Intelligently designed chatbots can engage learners with real-time interactions, instant access to relevant information, real-time responses, and appropriate follow-up.
Immediate feedback has also been found to deepen learner understanding, reinforcing knowledge and correcting mistakes rather than repeating them. Research shows that students who receive immediate feedback could fix many of their initial incorrect answers and achieve higher revised scores than those who receive delayed or no feedback.
Many tools are taking this further and providing digital tutors available 24 hours a day, seven days a week. It might sound futuristic, but apps like Duolingo are already deploying artificial intelligence by leveraging chatbot software to coach language learners through their language learning to great effect.
With the advances in artificial intelligence chatbots producing human-like responses in conversations with users, it’s not crazy to think AI could eventually replace traditional trainers and tutors.

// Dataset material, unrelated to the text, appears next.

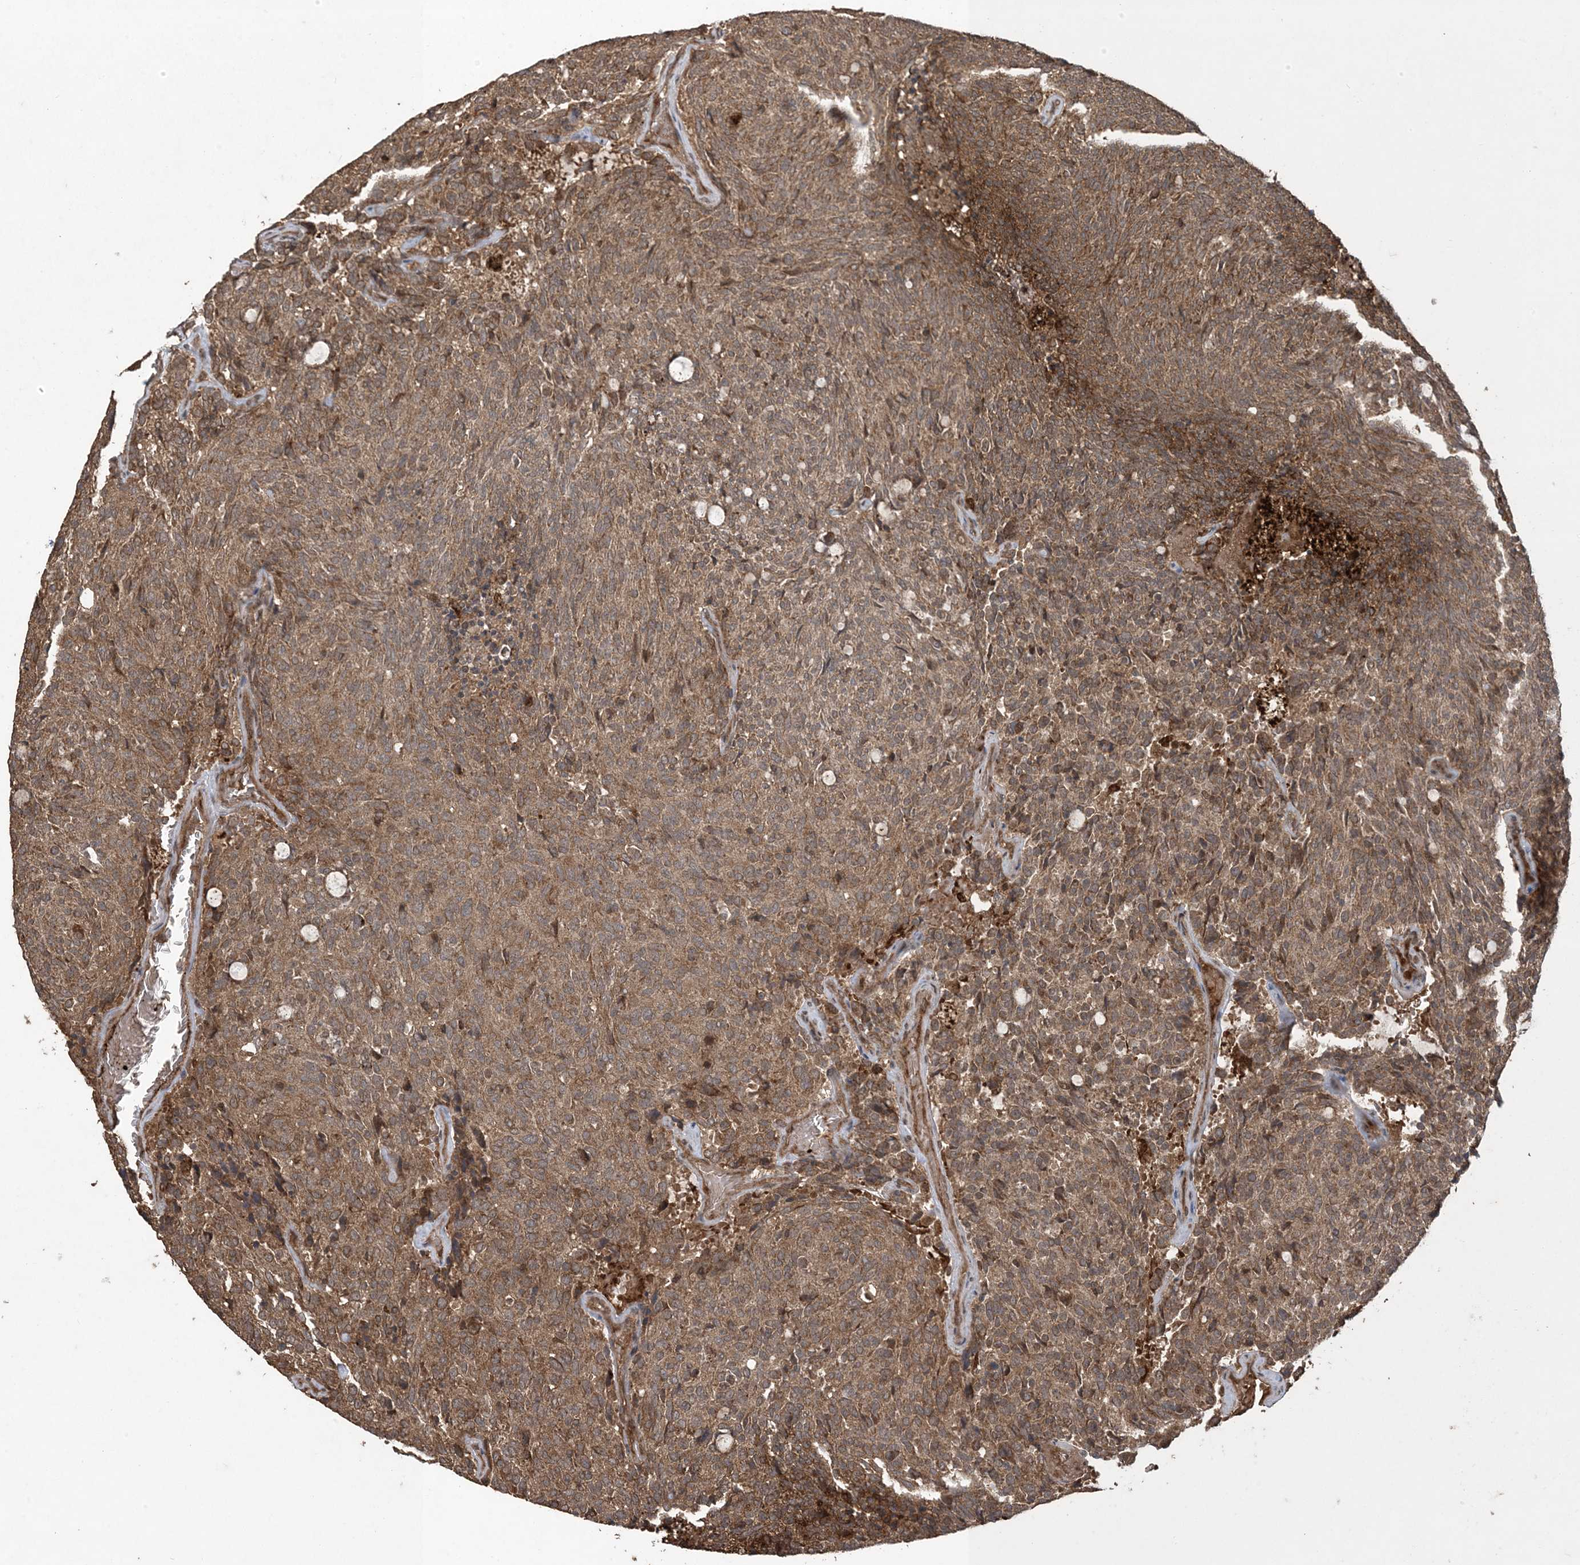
{"staining": {"intensity": "moderate", "quantity": ">75%", "location": "cytoplasmic/membranous"}, "tissue": "carcinoid", "cell_type": "Tumor cells", "image_type": "cancer", "snomed": [{"axis": "morphology", "description": "Carcinoid, malignant, NOS"}, {"axis": "topography", "description": "Pancreas"}], "caption": "The photomicrograph reveals immunohistochemical staining of carcinoid. There is moderate cytoplasmic/membranous expression is seen in approximately >75% of tumor cells.", "gene": "EFCAB8", "patient": {"sex": "female", "age": 54}}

If Google’s 20% rule is anything to go by, we should all spend more time learning new skills. The business encourages employees to spend a fifth of their time learning new skills or alternative projects. While it might not be Google’s only success contributor, it’s probably not holding it back!
We all wish we could park the emails, skip a couple of meetings and push that deadline in favour of learning something new that would further our careers, but our day jobs often get in the way of our learning and development programs. So much so Deloitte indicates that we as employees spend only 1% of our time on learning and development.
Deploying artificial intelligence can help in two simple but effective ways:
· Automatically breaking learning down into manageable, bite-sized chunks.
· Incorporating learning into our daily routines.
Integrating learning into the workflow improves people’s performance and their perception of training – instead of feeling like they’re being distracted from their day jobs. Learning can also happen in real-time; for instance, when an individual comes across a problem or a task they don’t have the skills to tackle, they can access the resources they need there rather than waiting for a training course.